La chiamava a sè; la interrogava abilmente, suggestivamente, come nel tempo passato, quando voleva vederla felice a qualunque costo.

A volte gli pareva di aver capito.

Sì, essa amava Andrea. Mentre stava lì accanto a lui, paziente e sommessa, il suo pensiero viaggiavi, viaggiava; faceva il giro del mondo col fortunato viaggiatore, si fermava sull’agile prora del bastimento. Che gli giovava, povero demente, che gli giovava di aver lasciato che Andrea partisse, se il cuore di Emma lo seguiva?
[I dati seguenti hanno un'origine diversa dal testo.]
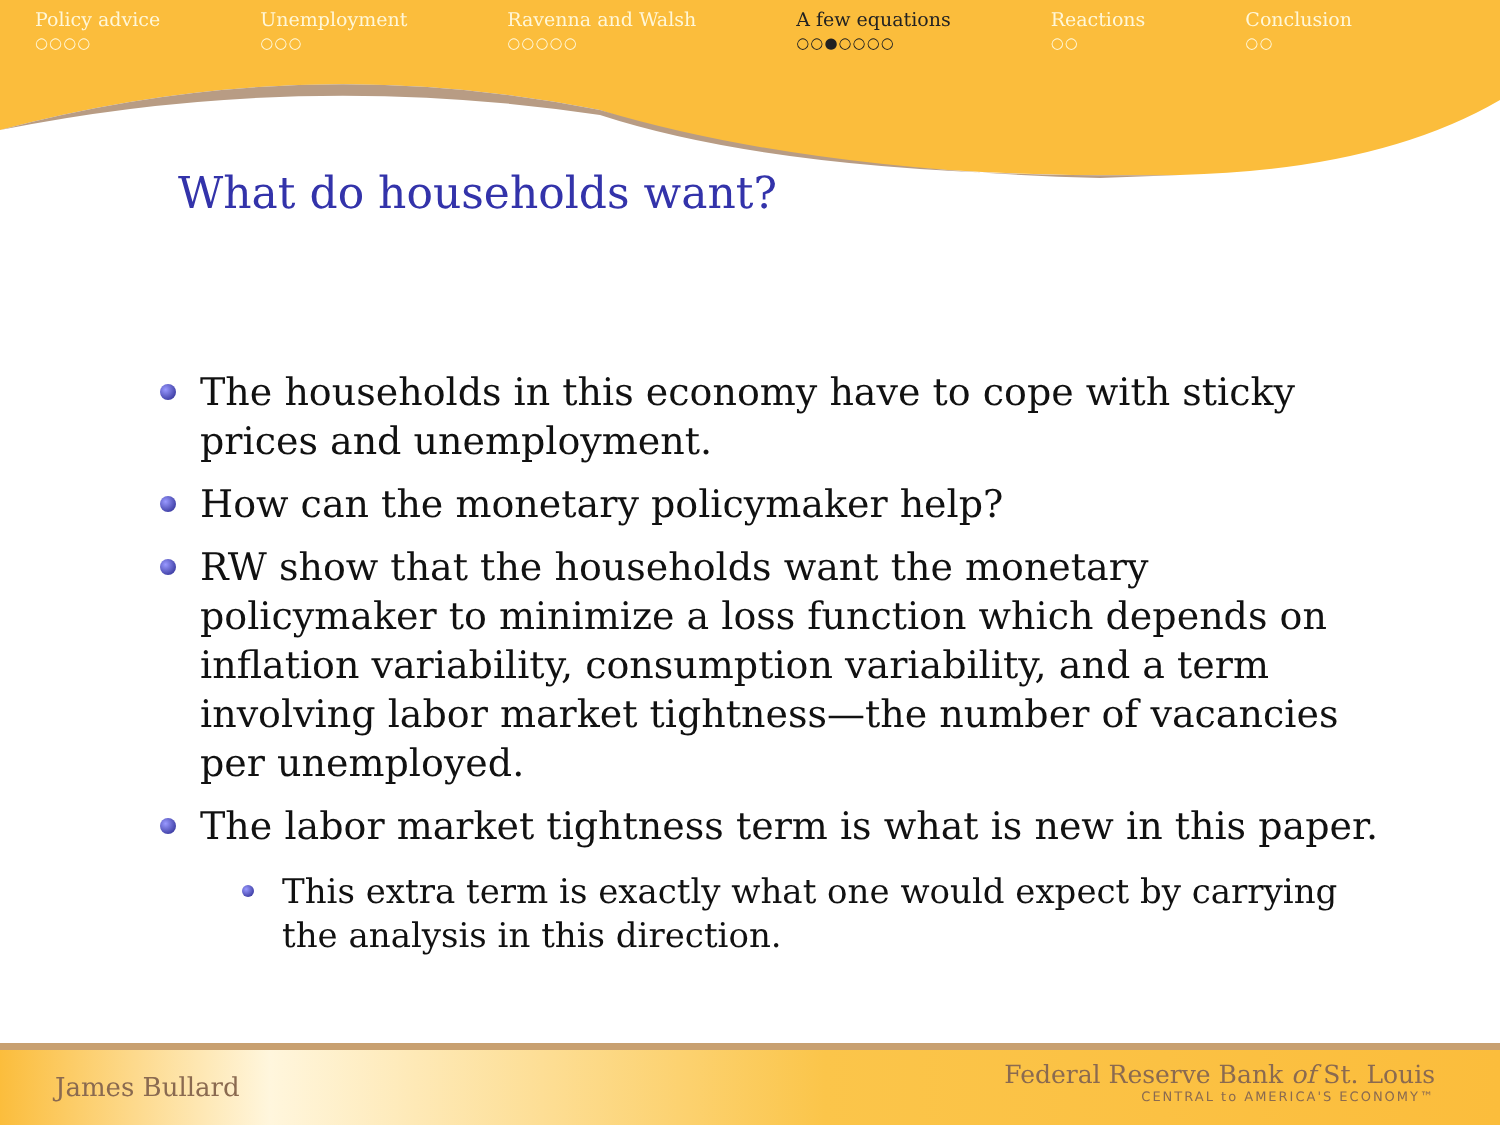Policy advice
○○○○
Unemployment
○○○
Ravenna and Walsh
○○○○○
A few equations
○○●○○○○
Reactions
○○
Conclusion
○○
What do households want?
The households in this economy have to cope with sticky prices and unemployment.
How can the monetary policymaker help?
RW show that the households want the monetary policymaker to minimize a loss function which depends on inflation variability, consumption variability, and a term involving labor market tightness—the number of vacancies per unemployed.
The labor market tightness term is what is new in this paper.
This extra term is exactly what one would expect by carrying the analysis in this direction.
James Bullard
Federal Reserve Bank of St. Louis
CENTRAL to AMERICA'S ECONOMY™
Come era felice quel suo eterno rivale!

Giovine, amato.

Esporsi a mille pericoli, sfidare gli uomini e la natura, ma essere amato: sapere che in un piccolo angolo di questo mondo esiste un cuore tutto nostro, che soffre per noi, che ci segue da per tutto: al centro dell’Africa, tra i geli del polo: un cuore che nessuno ci può rapire. O felicità! Sovrumana felicità! Sotto l’impressione di questo fatale convincimento Leopoldo non poteva dominarsi.

Per nascondere il suo misero stato, si chiudeva in camera a piangere, non più pazzo, furente.

Ma così non poteva durare. Ritornavano i buoni dubbi, le tenere ricerche, le tenui speranze, i sogni roventi.